Don’t let the green-eyed monster into your relationship

Too often I have seen relationships where there is a third existing member.
“My partner doesn’t want me to go out because it makes them jealous,” “My partner gets jealous if other people flirt with me,” or even, “My partner doesn’t like this person texting me”… Jealousy. The green-eyed monster.
We’re all familiar with the pang of envy and ache of insecurity; however, are we guilty of tolerating, even encouraging, the stigma of jealousy in relationships equating to affection/care?

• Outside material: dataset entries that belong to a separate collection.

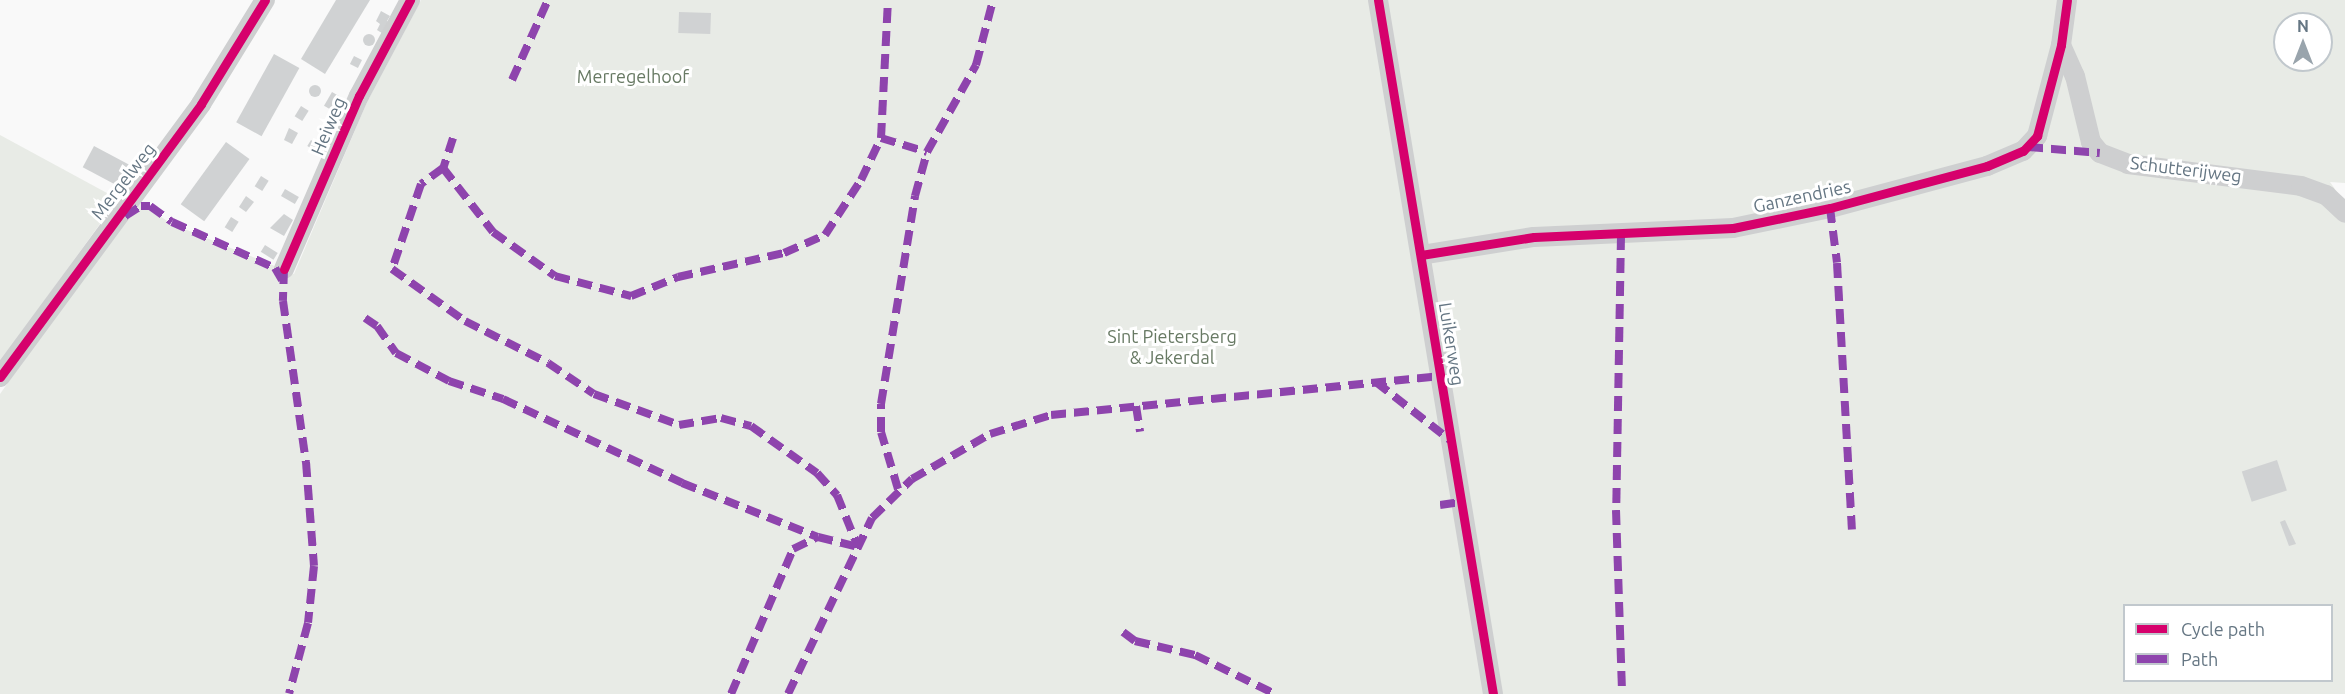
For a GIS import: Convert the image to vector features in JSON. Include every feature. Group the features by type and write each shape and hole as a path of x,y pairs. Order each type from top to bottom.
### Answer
{"street":[{"name":"Mergelweg","path":"0,377 201,104 265,0"},
{"name":"Heiweg","path":"284,269 359,96 410,0"},
{"name":"Luikerweg","path":"1378,0 1493,694"},
{"name":"Ganzendries","path":"1421,255 1533,237 1733,228 1830,208 1988,166 2024,151 2037,136 2061,45 2067,0"},
{"name":"Schutterijweg","path":"2061,45 2075,75 2091,142 2100,153 2128,164 2301,186 2326,195 2345,213"}],"green space":[{"name":"Sint Pietersberg & Jekerdal","path":"421,0 2345,0 2345,183 2330,182 2345,203 2345,694 0,694 0,394 137,200 170,223 294,274 367,102"},
{"path":"0,135 118,199 0,362"}],"building":[{"path":"336,0 370,0 325,74 301,59"},
{"path":"381,11 390,16 387,21 391,24 385,35 377,30 380,24 376,21"},
{"path":"679,12 711,13 710,34 678,33"},
{"path":"369,34 375,40 369,46 363,40"},
{"path":"274,54 299,68 262,136 236,122"},
{"path":"354,56 362,60 358,68 350,64"},
{"path":"317,85 321,91 317,97 313,97 309,89"},
{"path":"332,92 346,100 338,114 324,106"},
{"path":"301,106 309,111 302,121 295,116"},
{"path":"289,128 298,133 292,144 284,140"},
{"path":"311,140 324,148 320,154 307,146"},
{"path":"226,142 249,159 204,221 181,204"},
{"path":"94,146 130,165 119,186 83,167"},
{"path":"261,176 269,181 262,191 255,186"},
{"path":"285,189 299,197 295,204 281,196"},
{"path":"246,196 254,202 246,212 239,207"},
{"path":"284,214 293,220 284,236 270,228"},
{"path":"231,217 239,222 232,232 225,227"},
{"path":"265,245 278,253 273,260 261,252"},
{"path":"2277,460 2287,490 2252,502 2242,471"},
{"path":"2285,520 2296,544 2289,546 2280,522"}],"marked path":[{"path":"512,80 548,0"},
{"path":"443,168 493,232 555,276 631,296 678,277 784,253 825,235 861,180 881,138 888,0"},
{"path":"898,489 881,432 881,404 915,196 927,152 976,65 993,0"},
{"path":"453,138 443,168 421,184 392,269 465,321 548,363 594,394 679,425 721,418 751,426 817,473 837,495 858,547"},
{"path":"881,138 927,152"},
{"path":"2028,147 2100,153"},
{"path":"125,216 141,206 150,206 172,222 275,268 282,280"},
{"path":"1830,208 1837,263 1852,530"},
{"path":"1621,235 1616,510 1622,694"},
{"path":"284,269 283,301 306,462 314,566 308,623 289,694"},
{"path":"365,318 377,326 396,353 449,381 503,399 682,483 818,537 858,547"},
{"path":"788,694 872,518 912,479 990,434 1051,415 1441,376"},
{"path":"1376,382 1450,440"},
{"path":"1136,406 1140,432"},
{"path":"1440,505 1461,502"},
{"path":"731,694 793,549 818,537"},
{"path":"1123,632 1135,641 1195,655 1275,694"}],"cycle path":[{"path":"0,377 201,104 265,0"},
{"path":"284,269 359,96 410,0"},
{"path":"1378,0 1493,694"},
{"path":"1421,255 1534,237 1733,228 1830,208 1987,166 2023,151 2037,136 2061,45 2067,0"}],"park label":[{"name":"Merregelhoof","path":"633,76"}]}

In songs, TV shows, and other media outlets, we are constantly exposed to this notion that if someone gets jealous of our attention, time, or otherwise, they are expressing their undying affection for us. According to a study conducted at Humboldt University in Berlin, Facebook is a large offender that spurs jealousy.
Online we tend to present our best selves and moments, as such, looking at these images that other people post in relativity to our own situation can make us regretful, envious, or even depressed.
Facebook also allows us to “spy on” and “investigate” people our partners talk to. This sort of behavior opens doors to comparison, self-abhorrence, and feelings of being “not good enough.” Jealousy itself is not a crime and, when communicated efficiently between people, doesn’t have a negative affect; however, jealous behavior characterized as controlling, isolating, or possessive borders on abusive. Unfortunately, that is the type of behavior we tend to encourage.
Media today has so popularized the idea of jealousy that its romanticized. It’s considered romantic for a partner to get jealous of a platonic friendship, or of spending time with other people. Jealousy is about objectification, ownership… and the unhealthiest way of thinking when it comes to a relationship is that one partner owns the other.
Each person has to have his or her own independent lives, and a partner’s constant desire to choke out that independent life is a partner that resents the other for having it. Love and affection is not control, or wanting a partner all to oneself.
“Because I love you…” or “You make me jealous when….” are all phrases that discard personal responsibility for insecurity, and only oppress and stifle a member of the relationship.
It’s especially telling of an abusive relationship when the partner being oppressed begins to make excuses for, or defends, the partner in question.
In short, overcoming jealous feelings and insecurities requires communication, understanding, and a certain amount of responsibility; however, comprising to someone’s controlling behavior is submitting to abuse, not love, and to perpetuate that behavior in media is dangerous.